D-Man <dsh8290@rit.edu> writes:

> Would anyone like to provide a comparison of LaTeX and Docbook?
> (without a flamewar of course).

LaTeX:

* Been around longer

* Stable, ie changes little over the years

* Extremely easy to set up (significantly because of above)

* Well documented if you like dead tree.

* Trivial to output PDF (pdflatex, dvipdfm, ps2pdf)

* Can be converted into HTML, but not always at optimal quality
  without some finagling.  (latex2html, tth)

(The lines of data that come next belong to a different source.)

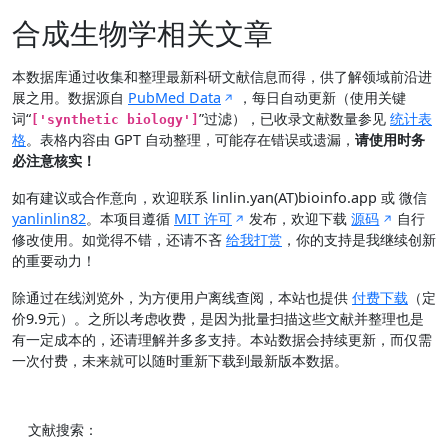
合成生物学相关文章
本数据库通过收集和整理最新科研文献信息而得，供了解领域前沿进
展之用。数据源自
PubMed Data
，每日自动更新（使用关键
词“
”过滤），已收录文献数量参见
统计表
['synthetic biology']
格
。表格内容由 GPT 自动整理，可能存在错误或遗漏，
请使用时务
必注意核实！
如有建议或合作意向，欢迎联系 linlin.yan(AT)bioinfo.app 或 微信
yanlinlin82
。本项目遵循
MIT 许可
发布，欢迎下载
源码
自行
修改使用。如觉得不错，还请不吝
给我打赏
，你的支持是我继续创新
的重要动力！
除通过在线浏览外，为方便用户离线查阅，本站也提供
付费下载
（定
价9.9元）。之所以考虑收费，是因为批量扫描这些文献并整理也是
有一定成本的，还请理解并多多支持。本站数据会持续更新，而仅需
一次付费，未来就可以随时重新下载到最新版本数据。
文献搜索：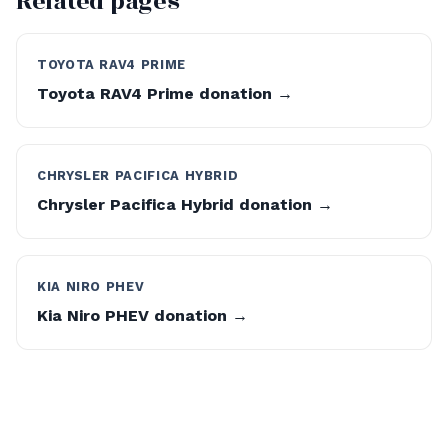
Related pages
TOYOTA RAV4 PRIME
Toyota RAV4 Prime donation →
CHRYSLER PACIFICA HYBRID
Chrysler Pacifica Hybrid donation →
KIA NIRO PHEV
Kia Niro PHEV donation →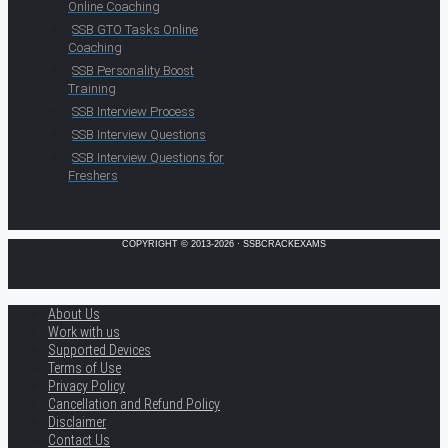
Online Coaching
SSB GTO Tasks Online
Coaching
SSB Personality Boost
Training
SSB Interview Process
SSB Interview Questions
SSB Interview Questions for
Freshers
COPYRIGHT © 2013-2026 · SSBCRACKEXAMS
About Us
Work with us
Supported Devices
Terms of Use
Privacy Policy
Cancellation and Refund Policy
Disclaimer
Contact Us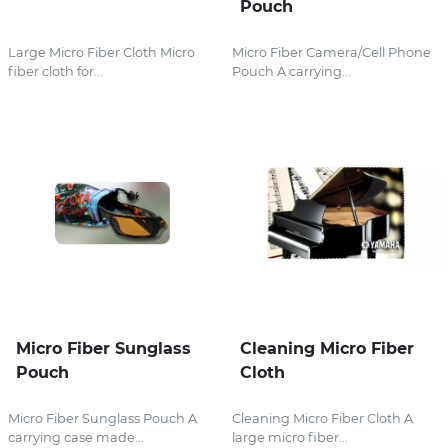
Pouch
Large Micro Fiber Cloth Micro
Micro Fiber Camera/Cell Phone
fiber cloth for...
Pouch A carrying...
Micro Fiber Sunglass
Cleaning Micro Fiber
Pouch
Cloth
Micro Fiber Sunglass Pouch A
Cleaning Micro Fiber Cloth A
carrying case made...
large micro fiber...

* Physical and/or logical markup.

* Easier to define your own markup (which is both good and bad)

DocBook: 

* Newer

* Changes more frequently than LaTeX

* Less easy to get a working setup from scratch (but Debian packages
  are available and make it easy).

* Fewer dead-tree resources, I think, but more online

* Conversions to various formats available, including PDF (often
  through TeX), though translators are of varying quality

* Easier to parse and make new translators

* Logical markup only.


That sums up the essential differences.  Most projects choose DocBook
for better translations to HTML and text.  I normally use LaTeX for
my stuff because I've been using it for years and DocBook doesn't seem
well-suited to some of the things I do.  (It may be fine, but I don't
know enough about DocBook yet.)  For things where I want control over
formatting _and_ logical markup, LaTeX is good.

-- 
Alan Shutko <ats@acm.org> - In a variety of flavors!
Your temporary financial embarrassment will be relieved in a surprising manner.